The notes referenced in the trial were written between 2015, when OpenAI was founded, and 2023. Brockman and OpenAI CEO Sam Altman were briefly ousted As leaders of the OpenAI board on alleged security issues.
Musk hopes his diary portrays Brockman as a money-hungry executive who was initially disinterested in OpenAI’s mission.
To dispel this characterization of OpenAI’s early-day thinking, Brockman’s difficult task is to convince the court that it instead shows the opposite: to demonstrate the careful thinking of perhaps the person most committed to OpenAI’s mission.
Brockman has been compared to a “bank robber”.
Musk’s attorney, Steven Molo, spent the first day of Brockman’s testimony isolating the passages and demanding that Brockman respond to the apparent greed revealed by the journal entries.
For example, Brockman produced a journal in 2017, around the same time that Musk issued an ultimatum: Either Musk would have full control over the commercial arm of OpenAI, or OpenAI would remain a non-profit organization.

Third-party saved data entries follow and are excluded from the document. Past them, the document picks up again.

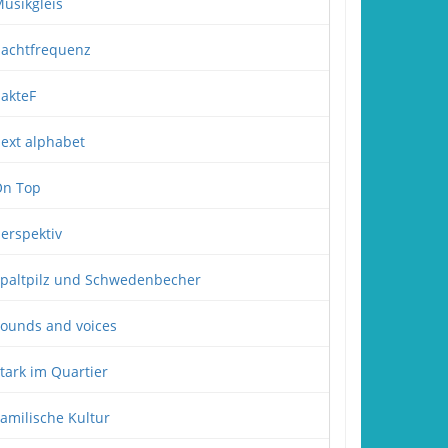
usikgleis
achtfrequenz
akteF
ext alphabet
n Top
erspektiv
paltpilz und Schwedenbecher
ounds and voices
tark im Quartier
amilische Kultur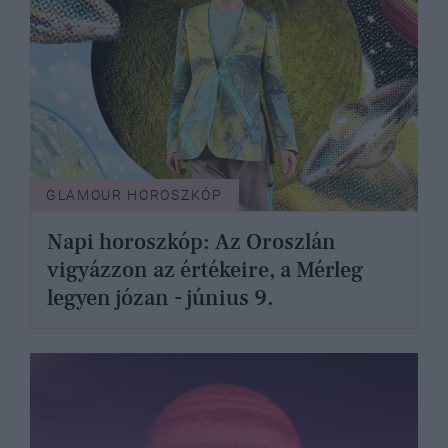
GLAMOUR HOROSZKÓP
Napi horoszkóp: Az Oroszlán
vigyázzon az értékeire, a Mérleg
legyen józan - június 9.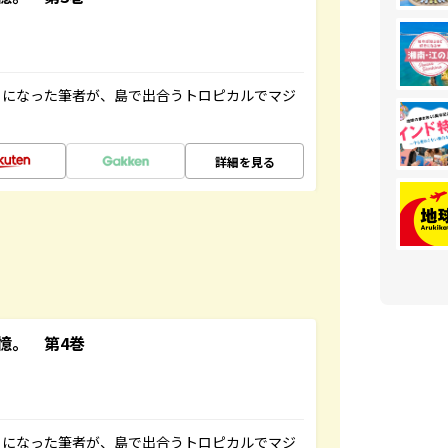
とになった筆者が、島で出合うトロピカルでマジ
詳細を見る
憶。 第4巻
とになった筆者が、島で出合うトロピカルでマジ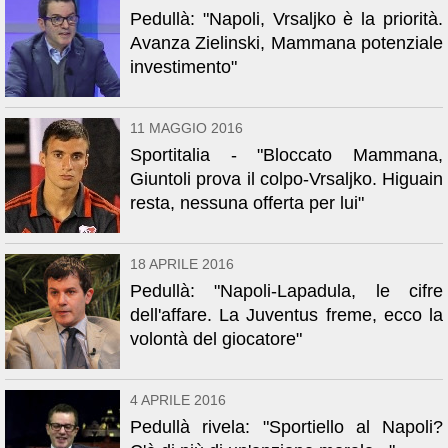
Pedullà: "Napoli, Vrsaljko è la priorità.
Avanza Zielinski, Mammana potenziale
investimento"
11 MAGGIO 2016
Sportitalia - "Bloccato Mammana,
Giuntoli prova il colpo-Vrsaljko. Higuain
resta, nessuna offerta per lui"
18 APRILE 2016
Pedullà: "Napoli-Lapadula, le cifre
dell'affare. La Juventus freme, ecco la
volontà del giocatore"
4 APRILE 2016
Pedullà rivela: "Sportiello al Napoli?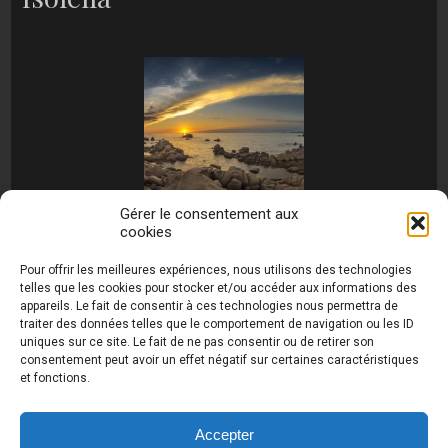
Gérer le consentement aux
cookies
[MONTRER SOUS FORME DE DIAPORAMA]
Pour offrir les meilleures expériences, nous utilisons des technologies
telles que les cookies pour stocker et/ou accéder aux informations des
appareils. Le fait de consentir à ces technologies nous permettra de
traiter des données telles que le comportement de navigation ou les ID
uniques sur ce site. Le fait de ne pas consentir ou de retirer son
consentement peut avoir un effet négatif sur certaines caractéristiques
et fonctions.
Photos de Thierry Raynaud - portraits shootings
et Paysages de Corse - Ajaccio www.thierry-
raynaud.com ©
Toutes les photos de ce site sont
Accepter
la propriété de l'auteur et sont protégées par le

In this entry, Brockman appears greedy, writing that “we thought we might as well just do whatever we could to make a profit. To us, making money sounds great and everything.”
And Brockman, of course, made a lot of money after OpenAI spun off its commercial arm in 2018, and today his stake is worth about $30 billion. More than ten times, NBC News informedMolo asked Brockman to justify his stake, but also pointed to a journal entry in which the OpenAI president also said $1 billion was all he wanted for a career goal.
“Financially, what will get me to $1 billion?” Brockman wrote in 2017 that he was considering whether Musk would be the “glorious leader” he wanted to lead OpenAI, or if he would support Altman.
In a controversial moment, Molo asked whether Brockman would consider returning $29 billion for his nonprofit arm. But Brockman said no, noting that he bought the stake long before ChatGPT’s release, increasing OpenAI’s value. He also emphasized that he helped develop the best-funded non-profit organization in the world. according to InformationMolo then likened Brockman to a “bank robber,” downplaying the theft of just $1 million because there was more money left in the bank.